WORK REQUIRED
Read the data below line by line and copy each one with "lines" in it.

MATERIAL SUPPLIED section start

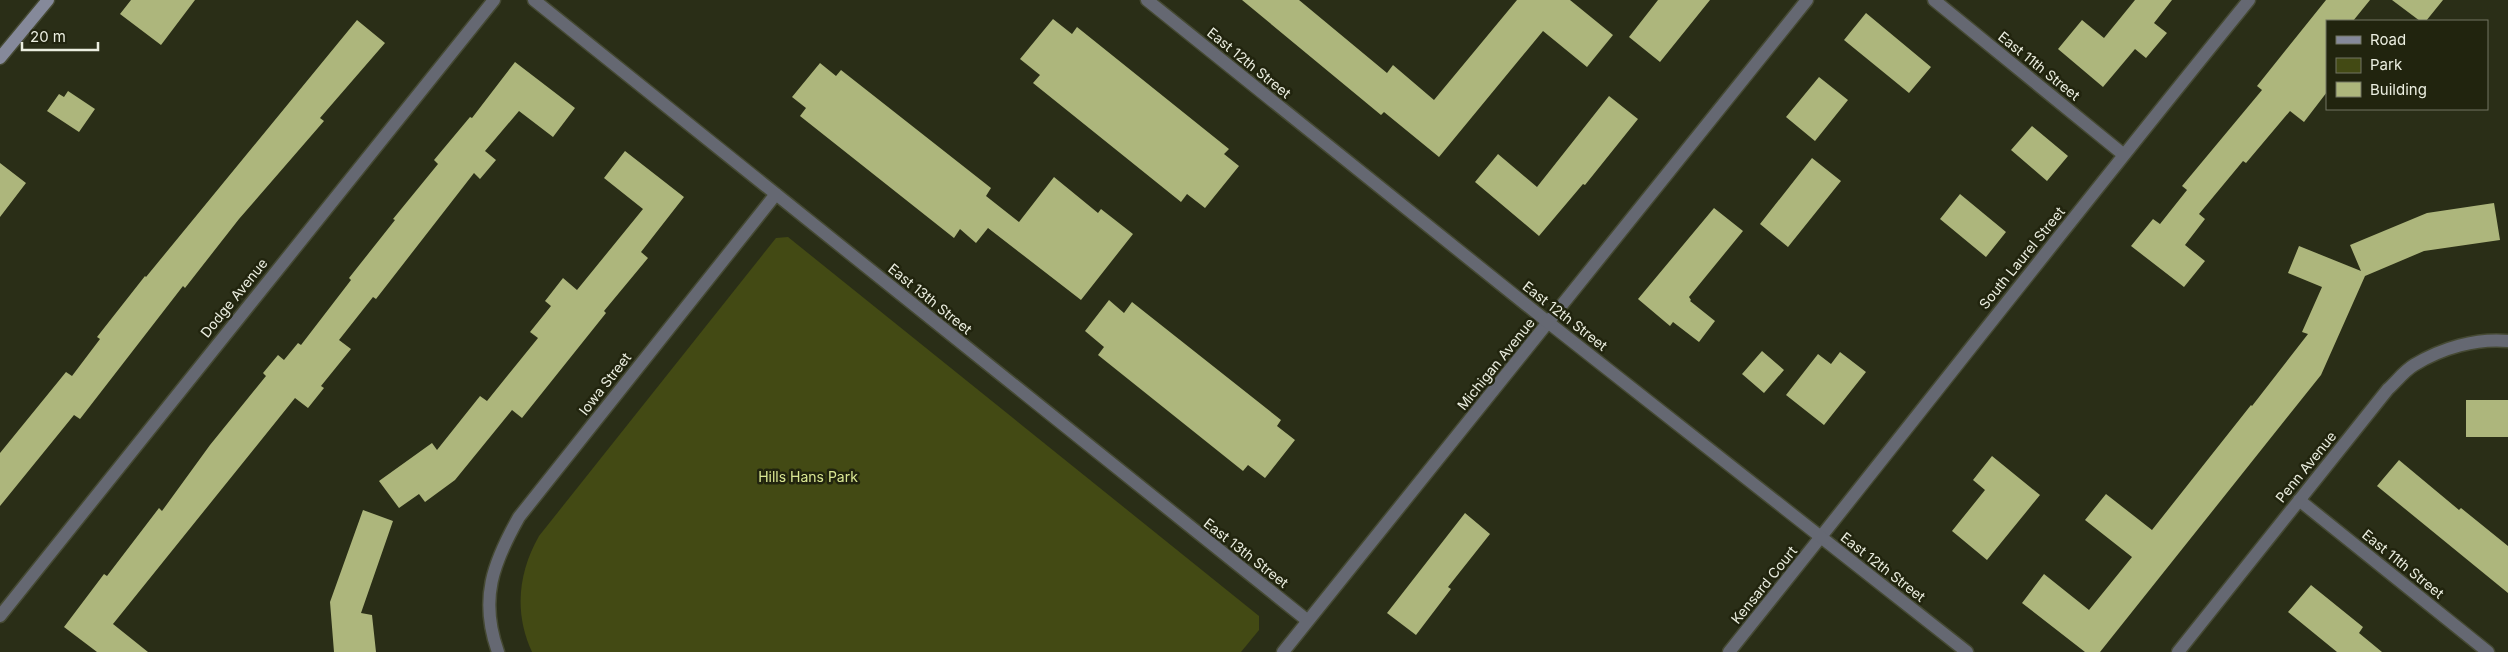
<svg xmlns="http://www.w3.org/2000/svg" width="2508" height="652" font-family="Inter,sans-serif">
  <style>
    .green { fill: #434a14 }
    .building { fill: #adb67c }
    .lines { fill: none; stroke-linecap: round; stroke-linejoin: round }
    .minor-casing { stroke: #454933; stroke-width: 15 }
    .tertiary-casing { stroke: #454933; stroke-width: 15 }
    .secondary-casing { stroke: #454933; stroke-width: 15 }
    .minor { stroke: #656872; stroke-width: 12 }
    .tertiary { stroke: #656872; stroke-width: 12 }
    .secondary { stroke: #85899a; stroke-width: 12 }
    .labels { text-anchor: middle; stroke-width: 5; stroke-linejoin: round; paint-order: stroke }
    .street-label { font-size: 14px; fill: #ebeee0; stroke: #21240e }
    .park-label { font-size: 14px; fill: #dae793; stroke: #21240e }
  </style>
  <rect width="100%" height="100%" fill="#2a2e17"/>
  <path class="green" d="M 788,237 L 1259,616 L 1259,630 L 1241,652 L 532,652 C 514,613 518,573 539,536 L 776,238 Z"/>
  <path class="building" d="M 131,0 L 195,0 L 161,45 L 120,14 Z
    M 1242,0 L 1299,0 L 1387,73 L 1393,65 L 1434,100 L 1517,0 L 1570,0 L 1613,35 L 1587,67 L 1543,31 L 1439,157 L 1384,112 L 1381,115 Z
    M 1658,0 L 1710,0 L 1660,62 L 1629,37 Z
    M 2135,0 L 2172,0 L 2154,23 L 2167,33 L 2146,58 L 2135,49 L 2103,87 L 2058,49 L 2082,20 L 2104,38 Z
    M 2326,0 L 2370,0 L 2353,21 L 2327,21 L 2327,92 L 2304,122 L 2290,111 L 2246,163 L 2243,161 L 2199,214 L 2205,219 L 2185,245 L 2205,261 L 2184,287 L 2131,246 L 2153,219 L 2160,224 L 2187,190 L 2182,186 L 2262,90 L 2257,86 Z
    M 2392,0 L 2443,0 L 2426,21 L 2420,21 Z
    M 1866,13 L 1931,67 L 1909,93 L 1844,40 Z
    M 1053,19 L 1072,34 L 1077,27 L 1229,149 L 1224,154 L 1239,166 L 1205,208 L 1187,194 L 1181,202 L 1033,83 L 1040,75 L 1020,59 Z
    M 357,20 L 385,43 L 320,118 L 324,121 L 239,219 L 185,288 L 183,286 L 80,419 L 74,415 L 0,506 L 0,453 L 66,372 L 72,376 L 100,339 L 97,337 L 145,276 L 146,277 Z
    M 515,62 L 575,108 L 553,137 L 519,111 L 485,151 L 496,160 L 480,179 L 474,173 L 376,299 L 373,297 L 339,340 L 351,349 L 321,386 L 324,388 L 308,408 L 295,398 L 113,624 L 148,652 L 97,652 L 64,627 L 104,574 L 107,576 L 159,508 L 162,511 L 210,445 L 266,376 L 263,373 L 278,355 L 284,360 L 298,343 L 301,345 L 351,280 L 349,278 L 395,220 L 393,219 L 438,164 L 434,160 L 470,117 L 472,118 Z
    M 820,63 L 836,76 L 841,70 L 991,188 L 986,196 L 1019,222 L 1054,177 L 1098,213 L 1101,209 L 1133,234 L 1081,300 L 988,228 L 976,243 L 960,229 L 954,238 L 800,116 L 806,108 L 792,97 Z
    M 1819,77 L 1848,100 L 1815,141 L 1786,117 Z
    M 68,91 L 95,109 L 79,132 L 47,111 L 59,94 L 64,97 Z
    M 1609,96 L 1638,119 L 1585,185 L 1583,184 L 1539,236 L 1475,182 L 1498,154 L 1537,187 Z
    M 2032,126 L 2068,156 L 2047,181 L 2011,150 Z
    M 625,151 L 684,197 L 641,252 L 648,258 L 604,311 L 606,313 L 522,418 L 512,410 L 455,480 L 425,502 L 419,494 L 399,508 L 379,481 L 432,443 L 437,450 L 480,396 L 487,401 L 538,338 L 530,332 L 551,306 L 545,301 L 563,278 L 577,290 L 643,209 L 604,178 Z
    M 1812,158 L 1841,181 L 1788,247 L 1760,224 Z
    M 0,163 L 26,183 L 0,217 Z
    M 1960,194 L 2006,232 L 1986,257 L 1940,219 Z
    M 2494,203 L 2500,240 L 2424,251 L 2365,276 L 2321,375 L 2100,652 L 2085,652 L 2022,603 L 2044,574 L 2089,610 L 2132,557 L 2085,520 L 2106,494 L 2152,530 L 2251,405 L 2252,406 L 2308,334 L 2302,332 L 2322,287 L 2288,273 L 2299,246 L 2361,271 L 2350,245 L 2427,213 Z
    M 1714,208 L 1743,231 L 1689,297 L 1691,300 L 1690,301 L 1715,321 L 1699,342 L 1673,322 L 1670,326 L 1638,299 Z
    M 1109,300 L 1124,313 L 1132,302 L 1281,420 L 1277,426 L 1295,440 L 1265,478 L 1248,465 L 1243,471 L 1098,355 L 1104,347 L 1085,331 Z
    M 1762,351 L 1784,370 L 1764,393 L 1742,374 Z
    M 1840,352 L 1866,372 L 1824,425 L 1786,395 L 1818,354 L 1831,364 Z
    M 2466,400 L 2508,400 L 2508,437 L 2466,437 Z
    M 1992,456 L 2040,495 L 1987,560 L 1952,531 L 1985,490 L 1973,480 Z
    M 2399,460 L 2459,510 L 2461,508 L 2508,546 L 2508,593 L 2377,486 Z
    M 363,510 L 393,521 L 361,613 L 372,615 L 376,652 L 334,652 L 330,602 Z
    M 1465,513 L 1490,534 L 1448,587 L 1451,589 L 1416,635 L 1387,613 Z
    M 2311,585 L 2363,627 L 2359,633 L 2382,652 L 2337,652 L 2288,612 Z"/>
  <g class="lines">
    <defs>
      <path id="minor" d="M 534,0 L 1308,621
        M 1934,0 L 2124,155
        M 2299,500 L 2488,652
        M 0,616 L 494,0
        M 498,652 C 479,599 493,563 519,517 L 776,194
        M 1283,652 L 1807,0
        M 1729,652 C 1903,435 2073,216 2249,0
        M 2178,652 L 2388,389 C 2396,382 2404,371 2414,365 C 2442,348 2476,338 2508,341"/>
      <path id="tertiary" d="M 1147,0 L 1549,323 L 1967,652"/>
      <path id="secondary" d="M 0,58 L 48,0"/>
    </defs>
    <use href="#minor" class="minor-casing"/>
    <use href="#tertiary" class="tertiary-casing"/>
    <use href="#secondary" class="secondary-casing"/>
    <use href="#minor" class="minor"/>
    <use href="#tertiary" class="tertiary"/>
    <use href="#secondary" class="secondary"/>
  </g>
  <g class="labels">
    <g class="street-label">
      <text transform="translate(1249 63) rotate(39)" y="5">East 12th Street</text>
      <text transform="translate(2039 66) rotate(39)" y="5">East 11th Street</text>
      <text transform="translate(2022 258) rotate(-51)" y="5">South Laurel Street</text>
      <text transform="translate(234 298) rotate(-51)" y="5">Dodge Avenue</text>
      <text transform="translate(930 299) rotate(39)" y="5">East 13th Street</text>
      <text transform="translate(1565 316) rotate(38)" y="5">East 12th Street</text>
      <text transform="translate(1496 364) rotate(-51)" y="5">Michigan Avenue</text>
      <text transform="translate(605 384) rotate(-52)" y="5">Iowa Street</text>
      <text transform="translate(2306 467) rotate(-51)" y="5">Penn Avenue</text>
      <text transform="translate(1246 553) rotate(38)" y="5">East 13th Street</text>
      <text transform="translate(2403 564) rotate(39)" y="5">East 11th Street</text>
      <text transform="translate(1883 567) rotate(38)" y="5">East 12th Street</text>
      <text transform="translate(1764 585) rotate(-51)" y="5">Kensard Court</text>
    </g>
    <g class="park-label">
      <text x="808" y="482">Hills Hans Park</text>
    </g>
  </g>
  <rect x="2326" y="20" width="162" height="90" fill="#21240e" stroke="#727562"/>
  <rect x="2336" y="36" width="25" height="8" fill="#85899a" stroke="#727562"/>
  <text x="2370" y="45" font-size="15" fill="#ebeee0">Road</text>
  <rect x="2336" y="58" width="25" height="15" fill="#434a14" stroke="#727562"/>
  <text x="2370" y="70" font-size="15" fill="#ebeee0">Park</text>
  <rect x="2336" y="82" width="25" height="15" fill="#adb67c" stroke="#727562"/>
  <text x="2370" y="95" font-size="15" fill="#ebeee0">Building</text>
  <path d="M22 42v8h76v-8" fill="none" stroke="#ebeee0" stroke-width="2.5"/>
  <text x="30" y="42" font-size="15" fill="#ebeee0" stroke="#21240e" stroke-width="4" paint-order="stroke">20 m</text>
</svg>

MATERIAL SUPPLIED section end

WRITTEN RESPONSE
    .lines { fill: none; stroke-linecap: round; stroke-linejoin: round }
  <g class="lines">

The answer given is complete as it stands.